Soal night shopping ini saya bersama pedagang di Kapasan punya pengalaman. Ketika itu, kami membuat pasar malam (night market) di Pasar Tambahrejo. Pasar itu telah lama mati suri.

Pasar malam itu diprioritaskan mengajak pedagang Pasar Kapasan. Di mana di Pasar Kapasan bukanya mulai pagi hingga sore. Malamnya, mereka diajak melanjutkan jualan dengan menempati stan-stan di Pasar Tambahrejo.

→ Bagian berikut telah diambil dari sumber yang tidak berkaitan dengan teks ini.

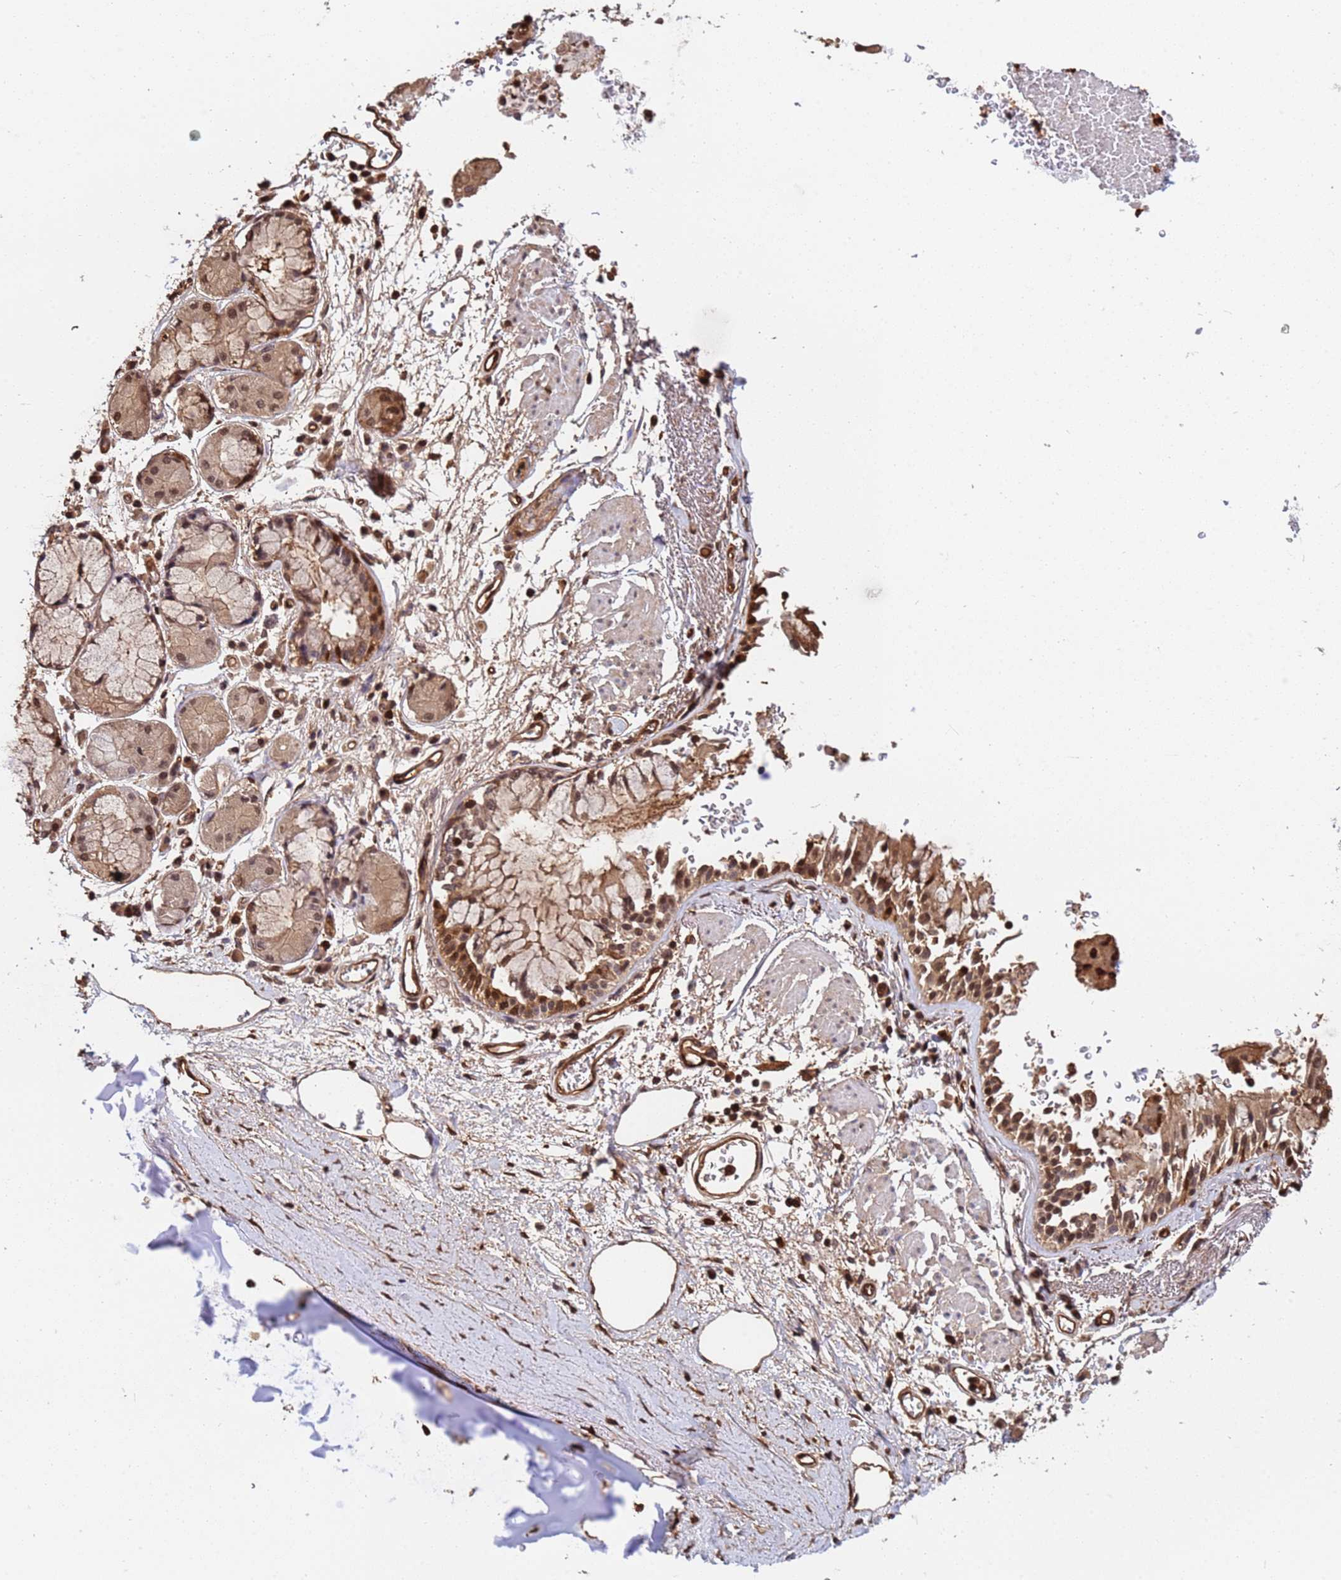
{"staining": {"intensity": "strong", "quantity": "25%-75%", "location": "cytoplasmic/membranous,nuclear"}, "tissue": "adipose tissue", "cell_type": "Adipocytes", "image_type": "normal", "snomed": [{"axis": "morphology", "description": "Normal tissue, NOS"}, {"axis": "topography", "description": "Cartilage tissue"}], "caption": "Benign adipose tissue exhibits strong cytoplasmic/membranous,nuclear positivity in approximately 25%-75% of adipocytes, visualized by immunohistochemistry. (Brightfield microscopy of DAB IHC at high magnification).", "gene": "SUMO2", "patient": {"sex": "male", "age": 73}}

Ada puluhan pedagang Pasar Kapasan akhirnya buka di Pasar Tambahrejo. Kami menyambut gembira. Berbagai gebrakan promosi gencar kami lakukan. Dari menyebar voucher belanja sampai diskon harga barang.

Awal-awal beroperasi, banyak pengunjung yang datang ke pasar malam Tambahrejo hingga nampak semarak. Transaksi jual beli, khususnya untuk produk-produk garmen cukup ramai.

Namun dalam perjalanan, situasinya pun berubah. Pasar Malam Tambahrejo makin meredup. Terlebih ketika itu banyak orang memanfaatkan belanja online di marketplace dengan harga miring dan model yang lebih up-to-date.

Pasar pedagang resah lantaran mereka harus mengeluarkan biaya yang tidak kecil untuk lembur pegawainya. Ujungnya, pasar malam Tambahrejo itu akhirnya tutup.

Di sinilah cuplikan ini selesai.